Si on se fie au journal France-Antilles du 16 février 2026, c’est-à-dire lundi gras des mariages burlesques, il aurait réuni les acteurs économiques le 12 février pour présenter “une quinzaine de grands projets d’aménagement, de transport, d’infrastructures économiques, culturelles et touristiques pour les trois à cinq années qui viennent, pour un montant d’environ 3 milliards d’euros”. France-Antilles glisse perfidement : “Audace créatrice, rêve ou testament ? A quelques jours de la décision de justice le concernant dans l’affaire de sa retraite illégale”. Et de rappeler en note les réquisitions de l’accusation contre Serge Letchimy, Didier Laguerre, Yvon Pacquit et Max Bunod.
La réalisation de ces mirifiques projets ne sera possible, aurait insisté le PCE, “qu’à condition que les investisseurs privés se mobilisent dans le cadre de partenariats avec le secteur public”.
Il s’agira, expose France-Antilles, de créer quatre zones franches douanières qui seraient “un outil logistique, industriel et fiscal pour les entreprises”. Il est souligné que le principe de la création de zones franches particulières pour la Martinique a été approuvé par le Comité interministériel des Outre-mer en 2023. Le permis a donc été donné par la puissance tutélaire.
Sont annoncés simultanément des liaisons par transport, l’extension du TCSP, la construction d’un aérodrome à Basse-Pointe, la création d’un marché d’intérêt régional, la restructuration de l’usine du Galion, un projet d’éolien offshore, de grands projets hôteliers, au Diamant, aux Trois-Ilets, au Carbet (ex-Marouba, un espace muséal à Desclieux, un conservatoire de musique un musée des civilisations et cultures caribéennes une salle modulable de spectacles. Et tout cela serait déjà préparé et “être au niveau de l’appel d’offres au début de chantier ou fin de chantier”. Il ne resterait plus qu’à convaincre les “investisseurs privés” (capitalistes).
France-Antilles du 16/02/2026 publie à titre d’illustrations de son article : “CTM : de grands projets de développement” des photos de maquettes des projets : espace muséal Desclieux, hôtel logistique de Mangot-Vulcin, liaison interzones entre les pôles économiques de Dillon-Champigny, aérodrome de Basse-Pointe.
Antilla du 13/02/2026, sous la signature de Philippe Pied et de Gérard Dorwling-Carter, fait pour sa part une présentation très détaillée et chiffrée du grand plan Letchimy. Il est résumé comme suit :
“Un écosystème intégré au service de la compétitivité
Cette stratégie globale vise à structurer un écosystème économique complet articulé autour de quatre piliers :
– Logistique stratégique (plateformes portuaires, ZFD, hôtel logistique)
– Développement industriel (transformation locale, export régional)
– Mobilité structurante (liaisons interzones, TCSP, infrastructures routières)
– Attractivité territoriale (golf, équipements culturels, tourisme haut de gamme)”.

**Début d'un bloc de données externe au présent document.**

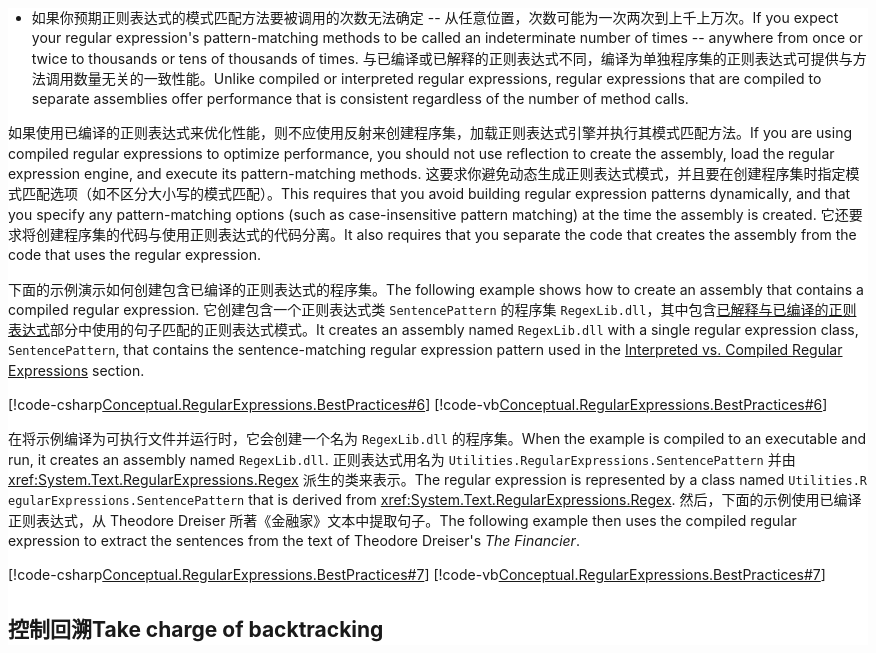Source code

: - <span data-ttu-id="4febf-220">如果你预期正则表达式的模式匹配方法要被调用的次数无法确定 -- 从任意位置，次数可能为一次两次到上千上万次。</span><span class="sxs-lookup"><span data-stu-id="4febf-220">If you expect your regular expression's pattern-matching methods to be called an indeterminate number of times -- anywhere from once or twice to thousands or tens of thousands of times.</span></span> <span data-ttu-id="4febf-221">与已编译或已解释的正则表达式不同，编译为单独程序集的正则表达式可提供与方法调用数量无关的一致性能。</span><span class="sxs-lookup"><span data-stu-id="4febf-221">Unlike compiled or interpreted regular expressions, regular expressions that are compiled to separate assemblies offer performance that is consistent regardless of the number of method calls.</span></span>

<span data-ttu-id="4febf-222">如果使用已编译的正则表达式来优化性能，则不应使用反射来创建程序集，加载正则表达式引擎并执行其模式匹配方法。</span><span class="sxs-lookup"><span data-stu-id="4febf-222">If you are using compiled regular expressions to optimize performance, you should not use reflection to create the assembly, load the regular expression engine, and execute its pattern-matching methods.</span></span> <span data-ttu-id="4febf-223">这要求你避免动态生成正则表达式模式，并且要在创建程序集时指定模式匹配选项（如不区分大小写的模式匹配）。</span><span class="sxs-lookup"><span data-stu-id="4febf-223">This requires that you avoid building regular expression patterns dynamically, and that you specify any pattern-matching options (such as case-insensitive pattern matching) at the time the assembly is created.</span></span> <span data-ttu-id="4febf-224">它还要求将创建程序集的代码与使用正则表达式的代码分离。</span><span class="sxs-lookup"><span data-stu-id="4febf-224">It also requires that you separate the code that creates the assembly from the code that uses the regular expression.</span></span>

<span data-ttu-id="4febf-225">下面的示例演示如何创建包含已编译的正则表达式的程序集。</span><span class="sxs-lookup"><span data-stu-id="4febf-225">The following example shows how to create an assembly that contains a compiled regular expression.</span></span> <span data-ttu-id="4febf-226">它创建包含一个正则表达式类 `SentencePattern` 的程序集 `RegexLib.dll`，其中包含[已解释与已编译的正则表达式](#interpreted-vs-compiled-regular-expressions)部分中使用的句子匹配的正则表达式模式。</span><span class="sxs-lookup"><span data-stu-id="4febf-226">It creates an assembly named `RegexLib.dll` with a single regular expression class, `SentencePattern`, that contains the sentence-matching regular expression pattern used in the [Interpreted vs. Compiled Regular Expressions](#interpreted-vs-compiled-regular-expressions) section.</span></span>

[!code-csharp[Conceptual.RegularExpressions.BestPractices#6](../../../samples/snippets/csharp/VS_Snippets_CLR/conceptual.regularexpressions.bestpractices/cs/compile1.cs#6)]
[!code-vb[Conceptual.RegularExpressions.BestPractices#6](../../../samples/snippets/visualbasic/VS_Snippets_CLR/conceptual.regularexpressions.bestpractices/vb/compile1.vb#6)]

<span data-ttu-id="4febf-227">在将示例编译为可执行文件并运行时，它会创建一个名为 `RegexLib.dll` 的程序集。</span><span class="sxs-lookup"><span data-stu-id="4febf-227">When the example is compiled to an executable and run, it creates an assembly named `RegexLib.dll`.</span></span> <span data-ttu-id="4febf-228">正则表达式用名为 `Utilities.RegularExpressions.SentencePattern` 并由 <xref:System.Text.RegularExpressions.Regex> 派生的类来表示。</span><span class="sxs-lookup"><span data-stu-id="4febf-228">The regular expression is represented by a class named `Utilities.RegularExpressions.SentencePattern` that is derived from <xref:System.Text.RegularExpressions.Regex>.</span></span> <span data-ttu-id="4febf-229">然后，下面的示例使用已编译正则表达式，从 Theodore Dreiser 所著《金融家》文本中提取句子。</span><span class="sxs-lookup"><span data-stu-id="4febf-229">The following example then uses the compiled regular expression to extract the sentences from the text of Theodore Dreiser's *The Financier*.</span></span>

[!code-csharp[Conceptual.RegularExpressions.BestPractices#7](../../../samples/snippets/csharp/VS_Snippets_CLR/conceptual.regularexpressions.bestpractices/cs/compile2.cs#7)]
[!code-vb[Conceptual.RegularExpressions.BestPractices#7](../../../samples/snippets/visualbasic/VS_Snippets_CLR/conceptual.regularexpressions.bestpractices/vb/compile2.vb#7)]

## <a name="take-charge-of-backtracking"></a><span data-ttu-id="4febf-230">控制回溯</span><span class="sxs-lookup"><span data-stu-id="4febf-230">Take charge of backtracking</span></span>
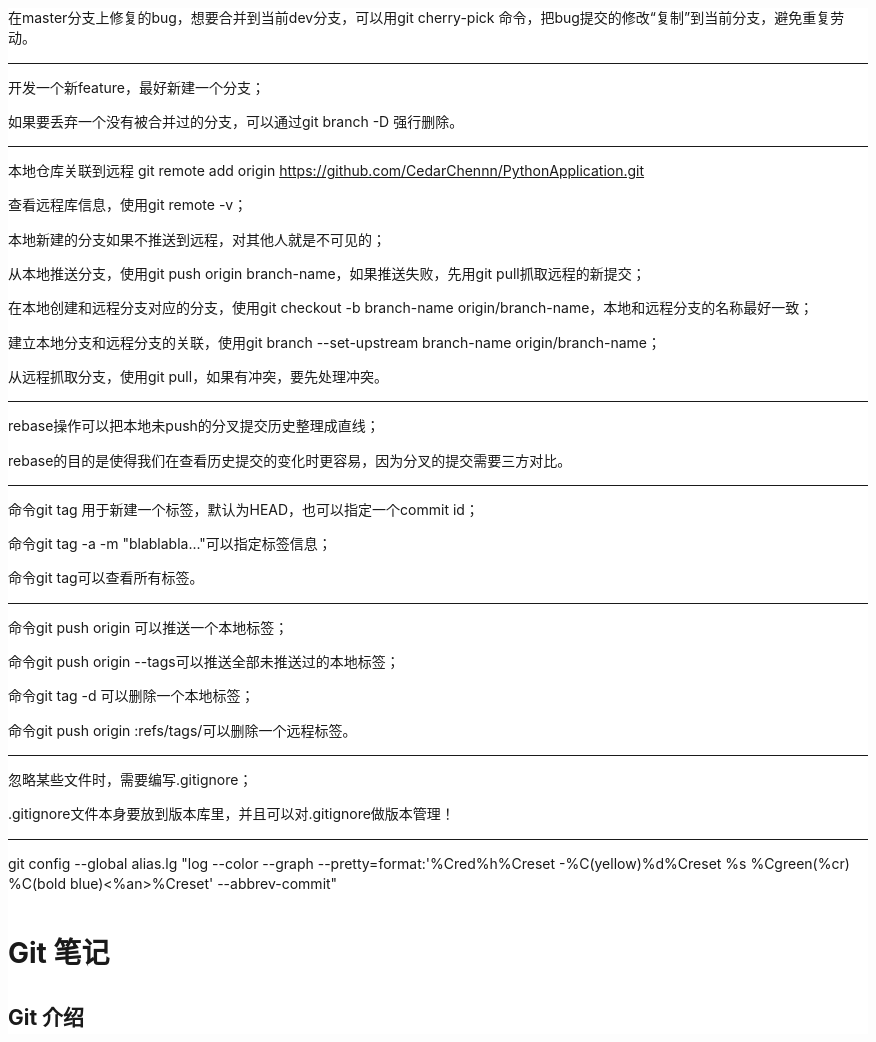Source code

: 在master分支上修复的bug，想要合并到当前dev分支，可以用git cherry-pick <commit>命令，把bug提交的修改“复制”到当前分支，避免重复劳动。


**************
开发一个新feature，最好新建一个分支；

如果要丢弃一个没有被合并过的分支，可以通过git branch -D <name>强行删除。


**********
本地仓库关联到远程  git remote add origin https://github.com/CedarChennn/PythonApplication.git

查看远程库信息，使用git remote -v；

本地新建的分支如果不推送到远程，对其他人就是不可见的；

从本地推送分支，使用git push origin branch-name，如果推送失败，先用git pull抓取远程的新提交；

在本地创建和远程分支对应的分支，使用git checkout -b branch-name origin/branch-name，本地和远程分支的名称最好一致；

建立本地分支和远程分支的关联，使用git branch --set-upstream branch-name origin/branch-name；

从远程抓取分支，使用git pull，如果有冲突，要先处理冲突。

********

rebase操作可以把本地未push的分叉提交历史整理成直线；

rebase的目的是使得我们在查看历史提交的变化时更容易，因为分叉的提交需要三方对比。


*****
命令git tag <tagname>用于新建一个标签，默认为HEAD，也可以指定一个commit id；

命令git tag -a <tagname> -m "blablabla..."可以指定标签信息；

命令git tag可以查看所有标签。

******
命令git push origin <tagname>可以推送一个本地标签；

命令git push origin --tags可以推送全部未推送过的本地标签；

命令git tag -d <tagname>可以删除一个本地标签；

命令git push origin :refs/tags/<tagname>可以删除一个远程标签。

*******

忽略某些文件时，需要编写.gitignore；

.gitignore文件本身要放到版本库里，并且可以对.gitignore做版本管理！

*****
git config --global alias.lg "log --color --graph --pretty=format:'%Cred%h%Creset -%C(yellow)%d%Creset %s %Cgreen(%cr) %C(bold blue)<%an>%Creset' --abbrev-commit"


# Git 笔记

## Git 介绍
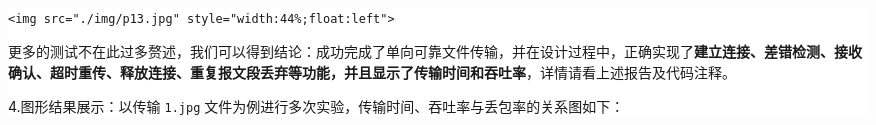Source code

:     <img src="./img/p13.jpg" style="width:44%;float:left">
</div>





















更多的测试不在此过多赘述，我们可以得到结论：成功完成了单向可靠文件传输，并在设计过程中，正确实现了**建立连接、差错检测、接收确认、超时重传、释放连接、重复报文段丢弃等功能，并且显示了传输时间和吞吐率**，详情请看上述报告及代码注释。

4.图形结果展示：以传输 `1.jpg` 文件为例进行多次实验，传输时间、吞吐率与丢包率的关系图如下：
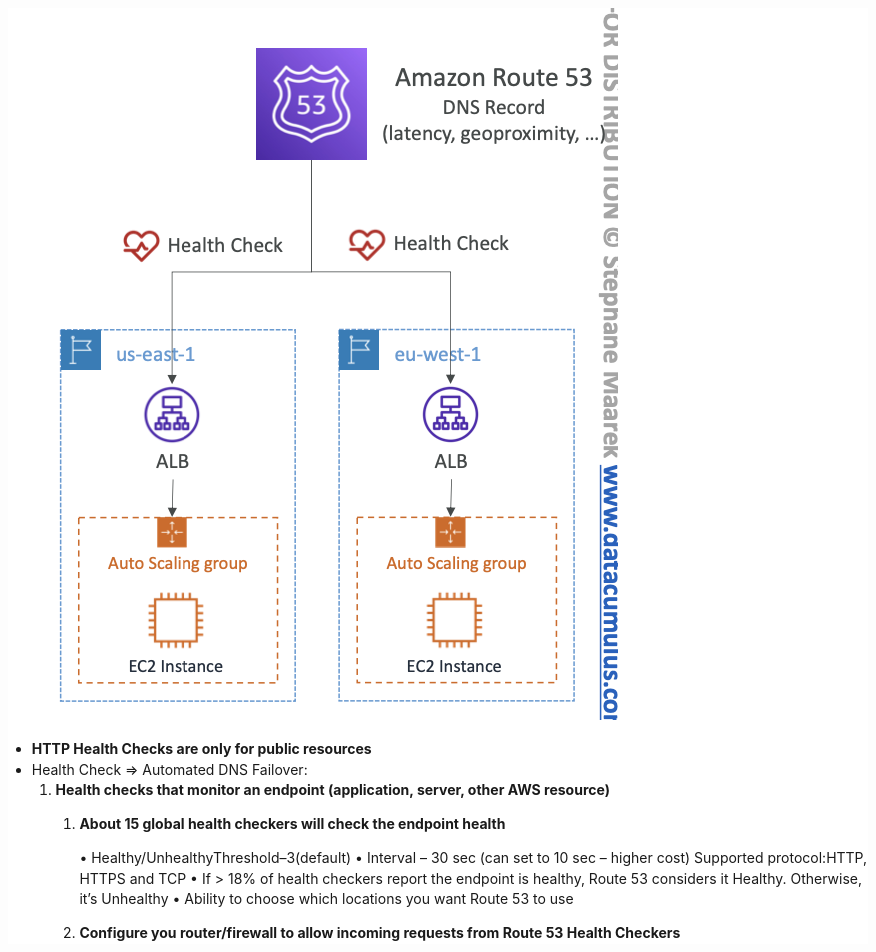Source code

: ![Untitled](UDemy%20AWS%202b59be6a38524858b63a4b507501541a/Untitled%2048.png)

- **HTTP Health Checks are only for public resources**
- Health Check => Automated DNS Failover:
    1. **Health checks that monitor an endpoint (application, server, other AWS resource)**
        1. **About 15 global health checkers will check the
        endpoint health**
            
            • Healthy/UnhealthyThreshold–3(default)
            • Interval – 30 sec (can set to 10 sec – higher cost)
            Supported protocol:HTTP, HTTPS and TCP
            • If > 18% of health checkers report the endpoint is
            healthy, Route 53 considers it Healthy. Otherwise, it’s Unhealthy
            • Ability to choose which locations you want Route 53 to use
            
        2. **Configure you router/firewall to allow incoming
        requests from Route 53 Health Checkers**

Pour Antilla, “la CTM impulse, le privé investit”. Vision très néolibérale. Or seul motif pour investir dans l’actuel système, c’est le profit espéré. En supprimant les taxes par les zones franches, on espère maximiser le taux de profit. A voir.
Combien d’emplois créés ou visés ? Mystère.
Que deviendra ce projet pharaonique ? Pour l’heure il n’est pas interdit de rêver.
La Martinique en réalité a impérieusement besoin d’une planification démocratique pour sortir de la logique “appauvrissante” de l’import-consommation.